Job item> Make an exact copy of all the data.
*** Exercise materials ***
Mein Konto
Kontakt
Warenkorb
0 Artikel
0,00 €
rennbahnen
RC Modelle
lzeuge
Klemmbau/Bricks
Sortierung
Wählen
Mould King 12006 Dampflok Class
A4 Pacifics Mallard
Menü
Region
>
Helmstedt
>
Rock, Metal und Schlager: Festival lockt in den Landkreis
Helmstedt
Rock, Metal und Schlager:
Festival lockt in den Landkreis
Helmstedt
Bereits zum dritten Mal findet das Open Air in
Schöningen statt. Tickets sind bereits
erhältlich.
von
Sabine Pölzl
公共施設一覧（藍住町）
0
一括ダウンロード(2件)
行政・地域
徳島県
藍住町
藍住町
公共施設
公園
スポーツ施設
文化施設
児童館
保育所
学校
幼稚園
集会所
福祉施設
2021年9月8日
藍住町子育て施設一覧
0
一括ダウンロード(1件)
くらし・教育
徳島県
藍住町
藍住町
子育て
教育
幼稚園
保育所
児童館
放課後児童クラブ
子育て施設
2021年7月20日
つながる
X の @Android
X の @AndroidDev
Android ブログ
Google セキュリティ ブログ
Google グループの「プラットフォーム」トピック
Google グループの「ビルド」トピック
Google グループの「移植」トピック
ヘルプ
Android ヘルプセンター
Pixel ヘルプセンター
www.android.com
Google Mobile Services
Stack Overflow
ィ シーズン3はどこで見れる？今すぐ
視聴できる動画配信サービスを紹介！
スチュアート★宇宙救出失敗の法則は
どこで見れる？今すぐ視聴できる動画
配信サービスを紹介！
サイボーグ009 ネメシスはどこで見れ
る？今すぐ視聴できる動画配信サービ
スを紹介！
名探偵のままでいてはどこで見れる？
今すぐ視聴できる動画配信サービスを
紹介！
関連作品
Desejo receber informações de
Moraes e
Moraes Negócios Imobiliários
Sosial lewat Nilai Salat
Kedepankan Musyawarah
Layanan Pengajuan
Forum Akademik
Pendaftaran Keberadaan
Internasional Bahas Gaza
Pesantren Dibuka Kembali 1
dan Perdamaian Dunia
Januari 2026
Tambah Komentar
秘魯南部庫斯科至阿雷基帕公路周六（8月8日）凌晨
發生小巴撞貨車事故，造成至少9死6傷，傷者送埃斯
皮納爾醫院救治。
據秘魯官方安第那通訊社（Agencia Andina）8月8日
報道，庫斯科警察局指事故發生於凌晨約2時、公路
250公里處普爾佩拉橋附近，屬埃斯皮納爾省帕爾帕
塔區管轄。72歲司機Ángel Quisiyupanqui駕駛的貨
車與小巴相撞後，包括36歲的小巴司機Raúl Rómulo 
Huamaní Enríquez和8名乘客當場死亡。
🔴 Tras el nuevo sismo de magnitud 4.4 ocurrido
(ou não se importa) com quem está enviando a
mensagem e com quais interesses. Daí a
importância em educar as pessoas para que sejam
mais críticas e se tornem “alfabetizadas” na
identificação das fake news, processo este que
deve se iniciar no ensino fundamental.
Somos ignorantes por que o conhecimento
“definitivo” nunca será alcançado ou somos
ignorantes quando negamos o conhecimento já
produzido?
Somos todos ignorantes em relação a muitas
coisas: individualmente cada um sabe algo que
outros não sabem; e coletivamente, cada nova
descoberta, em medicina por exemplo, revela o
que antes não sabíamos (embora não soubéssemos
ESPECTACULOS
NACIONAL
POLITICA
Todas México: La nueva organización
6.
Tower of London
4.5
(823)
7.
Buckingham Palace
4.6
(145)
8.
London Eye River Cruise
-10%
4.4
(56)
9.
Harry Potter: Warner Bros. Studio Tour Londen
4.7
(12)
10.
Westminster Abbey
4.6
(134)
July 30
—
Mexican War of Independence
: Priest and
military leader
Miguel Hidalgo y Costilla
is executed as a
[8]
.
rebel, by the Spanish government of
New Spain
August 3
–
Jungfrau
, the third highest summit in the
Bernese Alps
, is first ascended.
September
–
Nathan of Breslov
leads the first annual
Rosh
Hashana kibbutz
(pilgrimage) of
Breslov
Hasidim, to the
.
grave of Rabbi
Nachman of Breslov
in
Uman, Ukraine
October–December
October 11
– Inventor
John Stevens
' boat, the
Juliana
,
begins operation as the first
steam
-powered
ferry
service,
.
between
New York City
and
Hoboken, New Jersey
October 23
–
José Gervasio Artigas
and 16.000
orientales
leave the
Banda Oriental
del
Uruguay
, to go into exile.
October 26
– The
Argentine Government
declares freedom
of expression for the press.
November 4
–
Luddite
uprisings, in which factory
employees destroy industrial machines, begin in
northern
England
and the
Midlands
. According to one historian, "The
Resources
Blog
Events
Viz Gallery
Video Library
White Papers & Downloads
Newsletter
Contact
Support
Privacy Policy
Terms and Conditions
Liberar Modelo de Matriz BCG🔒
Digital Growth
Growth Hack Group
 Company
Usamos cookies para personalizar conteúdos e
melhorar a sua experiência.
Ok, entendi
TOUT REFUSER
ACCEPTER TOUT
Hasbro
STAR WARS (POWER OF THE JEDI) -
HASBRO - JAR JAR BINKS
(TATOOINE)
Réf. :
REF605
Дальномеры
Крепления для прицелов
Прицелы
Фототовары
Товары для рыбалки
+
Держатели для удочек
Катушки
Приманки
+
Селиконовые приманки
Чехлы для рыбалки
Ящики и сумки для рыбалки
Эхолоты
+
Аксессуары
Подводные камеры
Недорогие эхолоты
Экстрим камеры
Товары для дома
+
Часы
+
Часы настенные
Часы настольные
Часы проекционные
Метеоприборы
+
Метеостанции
*** End of Exercise materials ***
Exercise result>
Mein Konto
Kontakt
Warenkorb
0 Artikel
0,00 €
rennbahnen
RC Modelle
lzeuge
Klemmbau/Bricks
Sortierung
Wählen
Mould King 12006 Dampflok Class
A4 Pacifics Mallard
Menü
Region
>
Helmstedt
>
Rock, Metal und Schlager: Festival lockt in den Landkreis
Helmstedt
Rock, Metal und Schlager:
Festival lockt in den Landkreis
Helmstedt
Bereits zum dritten Mal findet das Open Air in
Schöningen statt. Tickets sind bereits
erhältlich.
von
Sabine Pölzl
公共施設一覧（藍住町）
0
一括ダウンロード(2件)
行政・地域
徳島県
藍住町
藍住町
公共施設
公園
スポーツ施設
文化施設
児童館
保育所
学校
幼稚園
集会所
福祉施設
2021年9月8日
藍住町子育て施設一覧
0
一括ダウンロード(1件)
くらし・教育
徳島県
藍住町
藍住町
子育て
教育
幼稚園
保育所
児童館
放課後児童クラブ
子育て施設
2021年7月20日
つながる
X の @Android
X の @AndroidDev
Android ブログ
Google セキュリティ ブログ
Google グループの「プラットフォーム」トピック
Google グループの「ビルド」トピック
Google グループの「移植」トピック
ヘルプ
Android ヘルプセンター
Pixel ヘルプセンター
www.android.com
Google Mobile Services
Stack Overflow
ィ シーズン3はどこで見れる？今すぐ
視聴できる動画配信サービスを紹介！
スチュアート★宇宙救出失敗の法則は
どこで見れる？今すぐ視聴できる動画
配信サービスを紹介！
サイボーグ009 ネメシスはどこで見れ
る？今すぐ視聴できる動画配信サービ
スを紹介！
名探偵のままでいてはどこで見れる？
今すぐ視聴できる動画配信サービスを
紹介！
関連作品
Desejo receber informações de
Moraes e
Moraes Negócios Imobiliários
Sosial lewat Nilai Salat
Kedepankan Musyawarah
Layanan Pengajuan
Forum Akademik
Pendaftaran Keberadaan
Internasional Bahas Gaza
Pesantren Dibuka Kembali 1
dan Perdamaian Dunia
Januari 2026
Tambah Komentar
秘魯南部庫斯科至阿雷基帕公路周六（8月8日）凌晨
發生小巴撞貨車事故，造成至少9死6傷，傷者送埃斯
皮納爾醫院救治。
據秘魯官方安第那通訊社（Agencia Andina）8月8日
報道，庫斯科警察局指事故發生於凌晨約2時、公路
250公里處普爾佩拉橋附近，屬埃斯皮納爾省帕爾帕
塔區管轄。72歲司機Ángel Quisiyupanqui駕駛的貨
車與小巴相撞後，包括36歲的小巴司機Raúl Rómulo 
Huamaní Enríquez和8名乘客當場死亡。
🔴 Tras el nuevo sismo de magnitud 4.4 ocurrido
(ou não se importa) com quem está enviando a
mensagem e com quais interesses. Daí a
importância em educar as pessoas para que sejam
mais críticas e se tornem “alfabetizadas” na
identificação das fake news, processo este que
deve se iniciar no ensino fundamental.
Somos ignorantes por que o conhecimento
“definitivo” nunca será alcançado ou somos
ignorantes quando negamos o conhecimento já
produzido?
Somos todos ignorantes em relação a muitas
coisas: individualmente cada um sabe algo que
outros não sabem; e coletivamente, cada nova
descoberta, em medicina por exemplo, revela o
que antes não sabíamos (embora não soubéssemos
ESPECTACULOS
NACIONAL
POLITICA
Todas México: La nueva organización
6.
Tower of London
4.5
(823)
7.
Buckingham Palace
4.6
(145)
8.
London Eye River Cruise
-10%
4.4
(56)
9.
Harry Potter: Warner Bros. Studio Tour Londen
4.7
(12)
10.
Westminster Abbey
4.6
(134)
July 30
—
Mexican War of Independence
: Priest and
military leader
Miguel Hidalgo y Costilla
is executed as a
[8]
.
rebel, by the Spanish government of
New Spain
August 3
–
Jungfrau
, the third highest summit in the
Bernese Alps
, is first ascended.
September
–
Nathan of Breslov
leads the first annual
Rosh
Hashana kibbutz
(pilgrimage) of
Breslov
Hasidim, to the
.
grave of Rabbi
Nachman of Breslov
in
Uman, Ukraine
October–December
October 11
– Inventor
John Stevens
' boat, the
Juliana
,
begins operation as the first
steam
-powered
ferry
service,
.
between
New York City
and
Hoboken, New Jersey
October 23
–
José Gervasio Artigas
and 16.000
orientales
leave the
Banda Oriental
del
Uruguay
, to go into exile.
October 26
– The
Argentine Government
declares freedom
of expression for the press.
November 4
–
Luddite
uprisings, in which factory
employees destroy industrial machines, begin in
northern
England
and the
Midlands
. According to one historian, "The
Resources
Blog
Events
Viz Gallery
Video Library
White Papers & Downloads
Newsletter
Contact
Support
Privacy Policy
Terms and Conditions
Liberar Modelo de Matriz BCG🔒
Digital Growth
Growth Hack Group
 Company
Usamos cookies para personalizar conteúdos e
melhorar a sua experiência.
Ok, entendi
TOUT REFUSER
ACCEPTER TOUT
Hasbro
STAR WARS (POWER OF THE JEDI) -
HASBRO - JAR JAR BINKS
(TATOOINE)
Réf. :
REF605
Дальномеры
Крепления для прицелов
Прицелы
Фототовары
Товары для рыбалки
+
Держатели для удочек
Катушки
Приманки
+
Селиконовые приманки
Чехлы для рыбалки
Ящики и сумки для рыбалки
Эхолоты
+
Аксессуары
Подводные камеры
Недорогие эхолоты
Экстрим камеры
Товары для дома
+
Часы
+
Часы настенные
Часы настольные
Часы проекционные
Метеоприборы
+
Метеостанции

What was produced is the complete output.